Le case, infine, sono ridotte a elementi geometrici, quei “cubi” che tanto avrebbero suggestionato, trent’anni dopo, Picasso e Braque. È chiaro che a Cézanne non interessarono gli aspetti mutevoli della natura ma la sua essenza: la verità, secondo l’artista, è del tutto indipendente dalle accidentalità del tempo che scorre o dell’atmosfera che muta e soprattutto non può essere condizionata dalle “impressioni” di chi guarda. Cézanne, per dipingere, ha osservato la realtà, e questo è ovvio, ma non ha riportato sulla tela ciò che ha visto: egli, andando oltre le apparenze, ci ha proposto solo quanto la mente gli ha suggerito. Il suo non fu mai un vedere fisico ma un vedere interiore, in un rapporto molto più intimo e profondo con la vita.
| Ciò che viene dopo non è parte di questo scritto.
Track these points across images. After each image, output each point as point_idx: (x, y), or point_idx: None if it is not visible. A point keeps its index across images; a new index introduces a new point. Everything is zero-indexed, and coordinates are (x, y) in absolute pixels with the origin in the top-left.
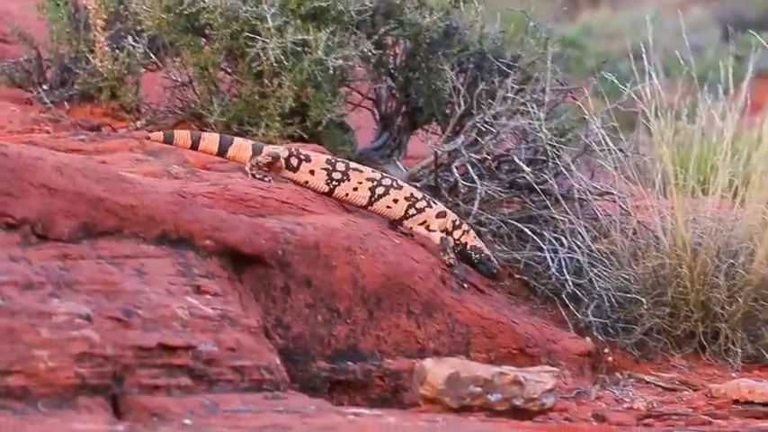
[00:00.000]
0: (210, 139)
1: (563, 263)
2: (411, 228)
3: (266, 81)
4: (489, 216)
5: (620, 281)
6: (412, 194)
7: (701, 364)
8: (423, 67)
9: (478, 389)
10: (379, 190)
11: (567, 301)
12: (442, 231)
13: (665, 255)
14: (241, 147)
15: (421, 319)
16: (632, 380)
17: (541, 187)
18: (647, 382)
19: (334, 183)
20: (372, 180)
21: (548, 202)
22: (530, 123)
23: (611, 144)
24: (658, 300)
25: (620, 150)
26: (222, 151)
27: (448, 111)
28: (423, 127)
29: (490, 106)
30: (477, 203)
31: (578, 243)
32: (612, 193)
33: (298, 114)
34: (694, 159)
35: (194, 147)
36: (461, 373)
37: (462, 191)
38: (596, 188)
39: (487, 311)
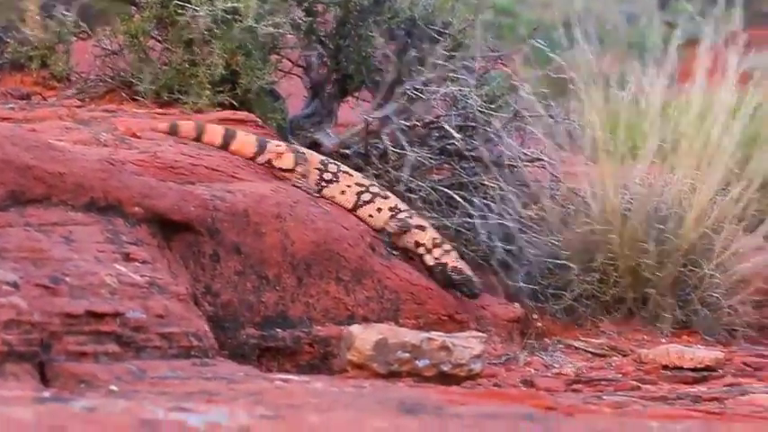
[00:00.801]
0: (214, 132)
1: (493, 229)
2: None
3: (196, 49)
4: (419, 183)
5: (550, 247)
6: (396, 205)
7: (630, 329)
8: (353, 35)
9: (406, 355)
10: (366, 196)
11: (497, 268)
12: (420, 246)
13: (594, 221)
14: (245, 142)
15: (350, 285)
16: (561, 346)
17: (471, 154)
18: (576, 348)
19: (323, 183)
20: (361, 185)
21: (478, 169)
22: (460, 90)
23: (541, 111)
24: (588, 266)
25: (551, 117)
26: (225, 144)
27: (378, 78)
28: (353, 94)
29: (420, 73)
30: (407, 170)
31: (508, 209)
32: (542, 160)
33: (228, 82)
34: (624, 126)
35: (198, 139)
36: (389, 338)
37: (392, 158)
38: (526, 155)
39: (417, 278)
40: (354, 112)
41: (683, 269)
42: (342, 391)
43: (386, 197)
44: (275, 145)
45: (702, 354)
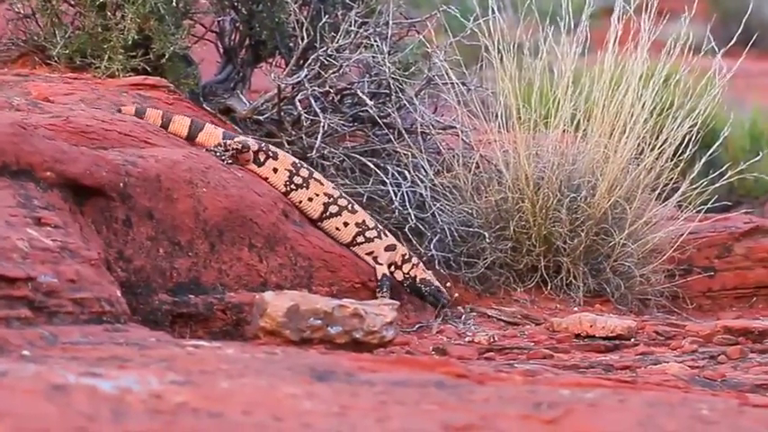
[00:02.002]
0: (181, 123)
1: (406, 197)
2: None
3: (109, 13)
4: (332, 149)
5: (463, 215)
6: (364, 221)
7: (542, 298)
8: (266, 0)
9: (318, 321)
10: (333, 209)
11: (410, 235)
12: (390, 265)
13: (507, 189)
14: (211, 134)
15: (263, 252)
16: (474, 314)
17: (384, 121)
18: (489, 317)
19: (292, 186)
20: (329, 196)
21: (391, 136)
22: (373, 57)
23: (454, 78)
24: (501, 234)
25: (464, 84)
26: (192, 136)
27: (291, 44)
28: (266, 60)
29: (333, 39)
30: (320, 137)
31: (421, 177)
32: (455, 127)
33: (141, 47)
34: (537, 94)
35: (164, 127)
36: (301, 305)
37: (305, 124)
38: (439, 122)
39: (330, 245)
40: (267, 79)
41: (595, 238)
42: (253, 357)
43: (353, 212)
44: (243, 138)
45: (614, 322)
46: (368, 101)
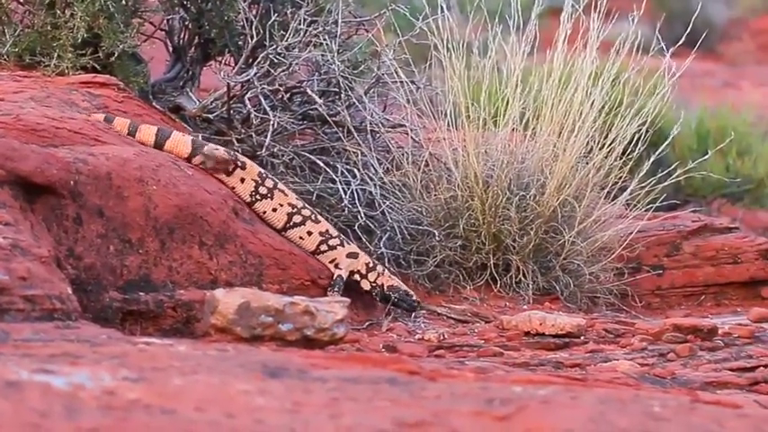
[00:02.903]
0: (147, 132)
1: (355, 195)
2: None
3: (59, 11)
4: (282, 148)
5: (413, 213)
6: (327, 231)
7: (492, 296)
8: None
9: (269, 319)
10: (297, 218)
11: (360, 233)
12: (354, 273)
13: (456, 187)
14: (179, 142)
15: (213, 250)
16: (424, 312)
17: (334, 119)
18: (438, 314)
19: (257, 197)
20: (293, 207)
21: (340, 134)
22: (322, 55)
23: (403, 77)
24: (450, 232)
25: (413, 83)
26: (159, 144)
27: (241, 42)
28: (216, 58)
29: (283, 38)
30: (269, 135)
31: (371, 175)
32: (405, 126)
33: (90, 45)
34: (486, 92)
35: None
36: (252, 302)
37: (255, 122)
38: (389, 120)
39: (280, 243)
40: (217, 77)
41: (544, 236)
42: (205, 354)
43: (317, 221)
44: (213, 148)
45: (564, 320)
46: (317, 99)
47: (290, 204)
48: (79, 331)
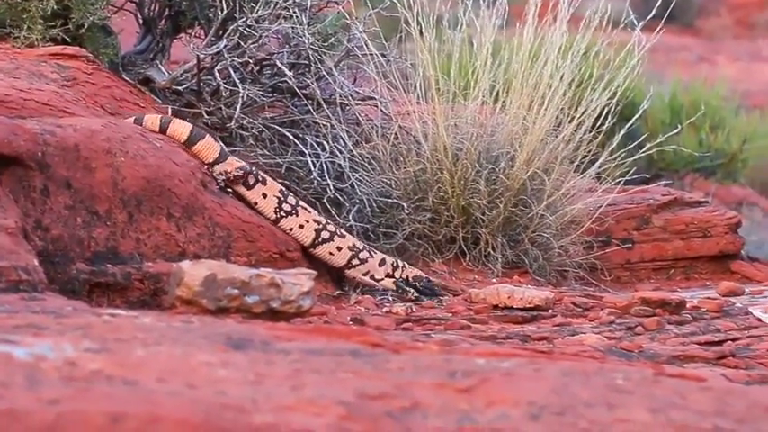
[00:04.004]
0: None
1: (325, 167)
2: (354, 278)
3: None
4: (251, 120)
5: (382, 186)
6: (354, 245)
7: (461, 269)
8: None
9: (235, 291)
10: (325, 234)
11: (329, 206)
12: (389, 277)
13: (426, 160)
14: (210, 146)
15: (181, 222)
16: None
17: (304, 92)
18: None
19: (282, 213)
20: (318, 222)
21: (310, 107)
22: (292, 28)
23: (373, 49)
24: (419, 205)
25: (383, 56)
26: (190, 143)
27: (211, 15)
28: (186, 31)
29: (253, 10)
30: (239, 107)
31: (340, 148)
32: (374, 99)
33: (60, 17)
34: (456, 66)
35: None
36: (219, 274)
37: (224, 95)
38: (358, 93)
39: (248, 215)
40: (187, 49)
41: (513, 209)
42: (169, 325)
43: (343, 236)
44: (235, 159)
45: (532, 294)
46: (287, 72)
47: (315, 221)
48: (45, 303)
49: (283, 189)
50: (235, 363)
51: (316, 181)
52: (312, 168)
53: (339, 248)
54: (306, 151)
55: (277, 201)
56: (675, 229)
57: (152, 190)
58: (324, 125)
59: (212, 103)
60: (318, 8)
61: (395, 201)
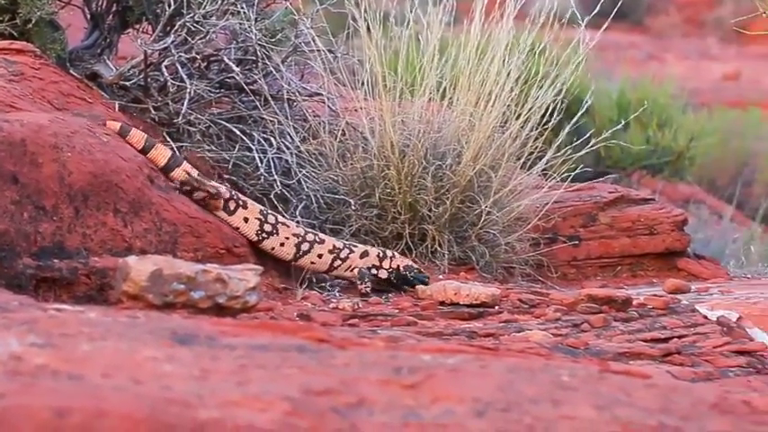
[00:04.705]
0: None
1: (272, 163)
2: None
3: None
4: (199, 116)
5: (329, 182)
6: (334, 246)
7: None
8: None
9: (182, 286)
10: (304, 246)
11: (276, 202)
12: (371, 268)
13: (373, 156)
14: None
15: (128, 217)
16: (339, 281)
17: (251, 88)
18: (353, 283)
19: (263, 235)
20: (297, 236)
21: (257, 103)
22: (240, 24)
23: (320, 45)
24: (366, 201)
25: (331, 52)
26: (168, 169)
27: (158, 10)
28: (134, 26)
29: (200, 6)
30: (186, 103)
31: (287, 144)
32: (322, 95)
33: (7, 12)
34: (403, 62)
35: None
36: (165, 270)
37: (172, 90)
38: (306, 89)
39: (195, 210)
40: (134, 45)
41: (460, 206)
42: (115, 320)
43: (322, 241)
44: (215, 183)
45: (479, 290)
46: (234, 67)
47: (294, 234)
48: None
49: (263, 209)
50: (180, 358)
51: (263, 177)
52: (259, 164)
53: (320, 255)
54: (253, 147)
55: (258, 222)
56: (622, 227)
57: (99, 185)
58: (271, 121)
59: (159, 99)
60: (266, 4)
61: (342, 197)
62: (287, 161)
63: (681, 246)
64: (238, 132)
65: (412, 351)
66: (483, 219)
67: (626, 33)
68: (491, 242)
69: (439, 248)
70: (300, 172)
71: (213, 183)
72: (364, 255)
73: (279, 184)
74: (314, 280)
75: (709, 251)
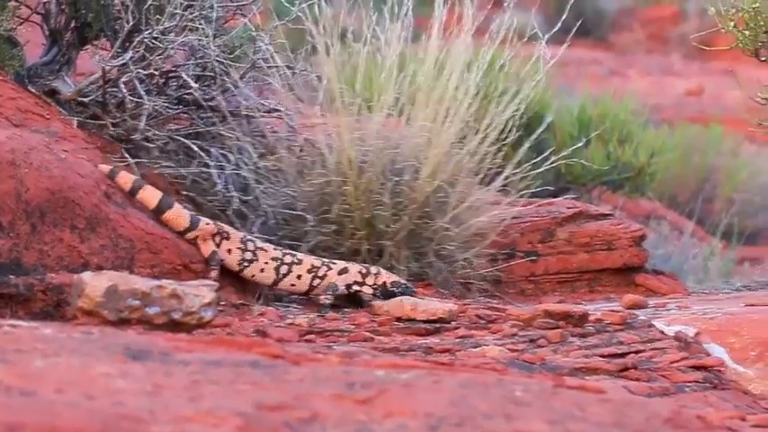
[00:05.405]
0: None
1: (230, 179)
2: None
3: None
4: (157, 132)
5: (287, 198)
6: (312, 265)
7: None
8: None
9: (137, 302)
10: (283, 269)
11: (234, 218)
12: (352, 285)
13: (330, 172)
14: (179, 215)
15: (85, 233)
16: (296, 296)
17: (209, 104)
18: (310, 299)
19: (245, 263)
20: (276, 260)
21: (215, 119)
22: (198, 40)
23: (279, 62)
24: (324, 217)
25: (289, 68)
26: (159, 211)
27: (117, 27)
28: (92, 42)
29: (159, 22)
30: (144, 119)
31: (245, 160)
32: (280, 111)
33: None
34: (361, 78)
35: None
36: (120, 285)
37: (130, 106)
38: (264, 105)
39: (152, 226)
40: (93, 61)
41: (418, 222)
42: (70, 336)
43: (300, 262)
44: (205, 223)
45: (436, 306)
46: (192, 84)
47: (273, 258)
48: None
49: (243, 236)
50: (133, 374)
51: (221, 193)
52: (217, 180)
53: (299, 277)
54: (211, 163)
55: (240, 252)
56: (580, 242)
57: (56, 201)
58: (229, 137)
59: (118, 115)
60: (225, 20)
61: (299, 213)
62: (245, 177)
63: (639, 261)
64: (196, 148)
65: (366, 366)
66: (440, 234)
67: (589, 49)
68: (449, 258)
69: (396, 264)
70: (258, 188)
71: (204, 220)
72: (343, 271)
73: (237, 200)
74: (270, 297)
75: (669, 267)
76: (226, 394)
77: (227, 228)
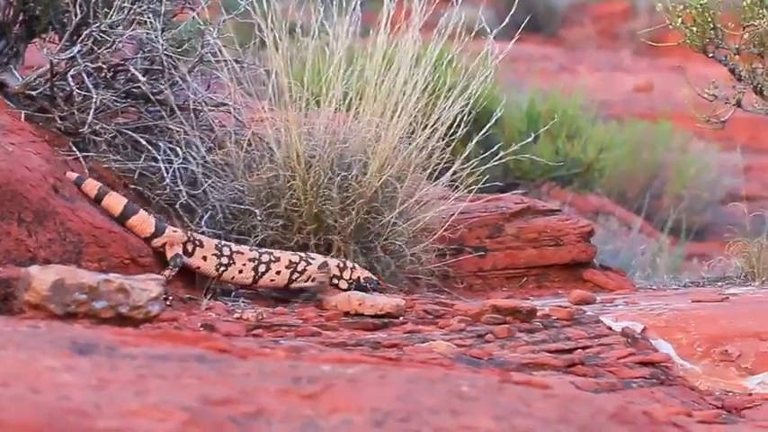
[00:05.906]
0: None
1: (177, 173)
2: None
3: None
4: (105, 126)
5: (235, 192)
6: (290, 261)
7: None
8: None
9: (84, 296)
10: (261, 268)
11: (182, 212)
12: (332, 278)
13: (278, 167)
14: (144, 221)
15: (32, 227)
16: (244, 291)
17: (157, 97)
18: (258, 293)
19: (222, 268)
20: (253, 260)
21: (163, 113)
22: (147, 33)
23: (227, 56)
24: (272, 211)
25: (237, 62)
26: (124, 217)
27: (65, 20)
28: (40, 35)
29: (107, 15)
30: (92, 112)
31: (193, 154)
32: (228, 105)
33: None
34: (309, 72)
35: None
36: (67, 279)
37: (78, 100)
38: (212, 99)
39: (100, 220)
40: (41, 54)
41: (366, 216)
42: (15, 330)
43: (277, 259)
44: (172, 230)
45: (383, 301)
46: (140, 77)
47: (250, 260)
48: None
49: (218, 242)
50: (79, 368)
51: (168, 187)
52: (165, 174)
53: (278, 273)
54: (159, 157)
55: (216, 258)
56: (528, 238)
57: (3, 194)
58: (177, 131)
59: (66, 109)
60: (173, 14)
61: (247, 207)
62: (193, 171)
63: (587, 257)
64: (144, 142)
65: (312, 361)
66: (388, 229)
67: (540, 45)
68: (397, 253)
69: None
70: (206, 182)
71: (171, 228)
72: (323, 266)
73: (184, 194)
74: (218, 291)
75: (617, 262)
76: (172, 389)
77: (198, 235)
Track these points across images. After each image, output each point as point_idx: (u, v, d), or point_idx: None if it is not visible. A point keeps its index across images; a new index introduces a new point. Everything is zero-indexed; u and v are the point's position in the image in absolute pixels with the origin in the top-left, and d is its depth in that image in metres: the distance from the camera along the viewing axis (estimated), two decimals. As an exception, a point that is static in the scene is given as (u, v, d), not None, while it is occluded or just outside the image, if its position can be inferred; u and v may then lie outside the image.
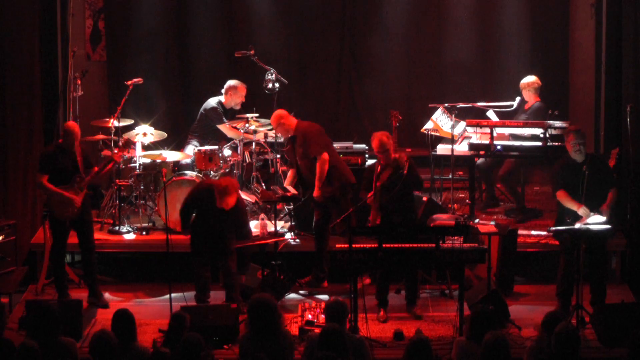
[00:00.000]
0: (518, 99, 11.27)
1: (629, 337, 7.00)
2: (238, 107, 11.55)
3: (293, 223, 10.83)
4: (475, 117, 11.19)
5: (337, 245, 8.83)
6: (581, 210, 9.07)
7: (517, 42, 12.64)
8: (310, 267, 10.22)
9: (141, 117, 11.68)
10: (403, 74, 12.95)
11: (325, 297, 9.86)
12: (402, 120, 10.24)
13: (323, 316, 8.64)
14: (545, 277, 10.12)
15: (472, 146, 10.84)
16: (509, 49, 12.68)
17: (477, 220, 10.53)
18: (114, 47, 12.83)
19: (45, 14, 11.39)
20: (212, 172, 11.01)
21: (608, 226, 9.02)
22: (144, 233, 10.80)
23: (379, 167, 9.38)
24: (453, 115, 10.96)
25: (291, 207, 10.90)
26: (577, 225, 8.98)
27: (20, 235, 10.43)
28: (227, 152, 11.31)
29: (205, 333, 7.64)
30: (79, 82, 11.39)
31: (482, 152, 10.87)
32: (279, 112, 10.24)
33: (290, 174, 10.45)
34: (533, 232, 10.70)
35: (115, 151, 10.20)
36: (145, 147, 11.15)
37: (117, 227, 10.81)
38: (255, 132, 11.12)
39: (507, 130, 10.88)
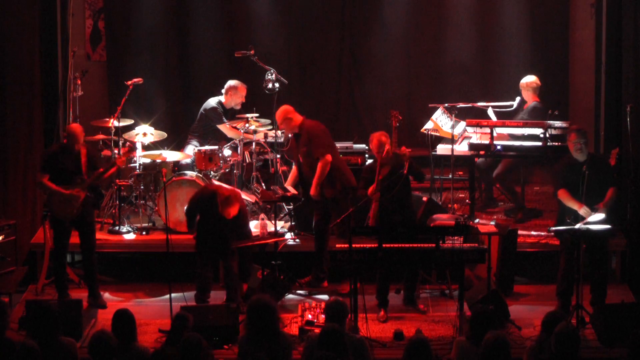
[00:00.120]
0: (518, 99, 11.28)
1: (629, 337, 6.99)
2: (238, 107, 11.55)
3: (293, 223, 10.83)
4: (475, 117, 11.19)
5: (337, 245, 8.84)
6: (582, 210, 9.06)
7: (517, 42, 12.65)
8: (310, 267, 10.23)
9: (141, 117, 11.69)
10: (403, 74, 12.95)
11: (325, 297, 9.86)
12: (402, 120, 10.22)
13: (323, 316, 8.64)
14: (545, 277, 10.12)
15: (472, 146, 10.84)
16: (509, 49, 12.69)
17: (477, 220, 10.53)
18: (114, 47, 12.83)
19: (45, 14, 11.39)
20: (212, 172, 11.01)
21: (608, 226, 9.02)
22: (144, 233, 10.80)
23: (379, 165, 9.38)
24: (453, 115, 10.96)
25: (291, 207, 10.90)
26: (578, 225, 8.97)
27: (20, 235, 10.43)
28: (227, 152, 11.31)
29: (205, 333, 7.64)
30: (79, 82, 11.39)
31: (482, 152, 10.88)
32: (286, 107, 10.24)
33: (292, 172, 10.45)
34: (533, 232, 10.70)
35: (118, 152, 10.19)
36: (145, 147, 11.15)
37: (117, 227, 10.81)
38: (255, 132, 11.12)
39: (507, 130, 10.89)
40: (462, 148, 11.05)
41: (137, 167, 10.97)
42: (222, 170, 11.13)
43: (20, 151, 10.79)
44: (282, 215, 11.05)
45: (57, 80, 11.74)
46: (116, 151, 10.90)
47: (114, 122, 11.00)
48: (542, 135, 10.57)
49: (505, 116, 11.19)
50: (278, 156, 11.14)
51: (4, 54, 10.68)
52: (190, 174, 10.90)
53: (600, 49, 12.06)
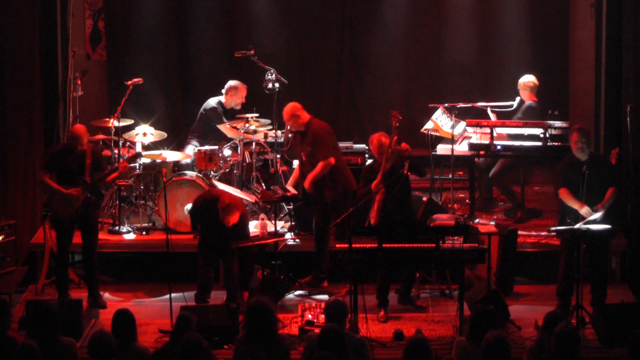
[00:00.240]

C’è, in effetti, qualcosa di arcano e di misterioso nei paesaggi di Cézanne. Per quanto ci appaiano, indubbiamente, come il frutto di un’operazione mentale dell’artista, impegnato nel superamento del linguaggio impressionista, essi riescono a incantarci come e forse anche più delle marine di Courbet e di Monet. La ricerca di Cézanne fu difatti intellettuale e spirituale insieme. Nell’esaltazione costante del colore, presentato puro e nella sua essenza, l’artista volle cristallizzare il suo vivissimo sentimento della bellezza, la quale è astratta e concreta a un tempo. I colori di Cézanne, infatti, non esistono solo in funzione di ciò che viene guardato ma sono la sostanza prima e ultima della sua pittura: non rivestono le forme ma diventano forma essi stessi.
In questo senso, ogni suo paesaggio ha quasi il valore di una icona, è una vera e propria “epifania” della natura. I suoi azzurri, in particolare, tonanti e pieni di sole, non sono la semplice riproduzione dei colori del mare e del cielo mediterraneo: costituiscono, al contrario, un simbolo di eternità. «Quasi fosse l’oro di Costantinopoli – scrive, poeticamente, lo storico dell’arte Marco Goldin – passato però per il vero della natura e dell’anima.
E nel mezzo, tutta la bellezza che l’universo conosce, dei luoghi e del pensiero, la luce e il cuore quieto di chi contempla; o piuttosto, il cuore trafitto di colui che cede di fronte all’infinito». Fu per questo che Cézanne si recò in Provenza: «per incontrare la bellezza, farsela compagna, provare con forza e struggimento a dirla, a dipingerla. Costruire sovrane misure di armonia al contatto con l’aria, con la luce dell’atmosfera».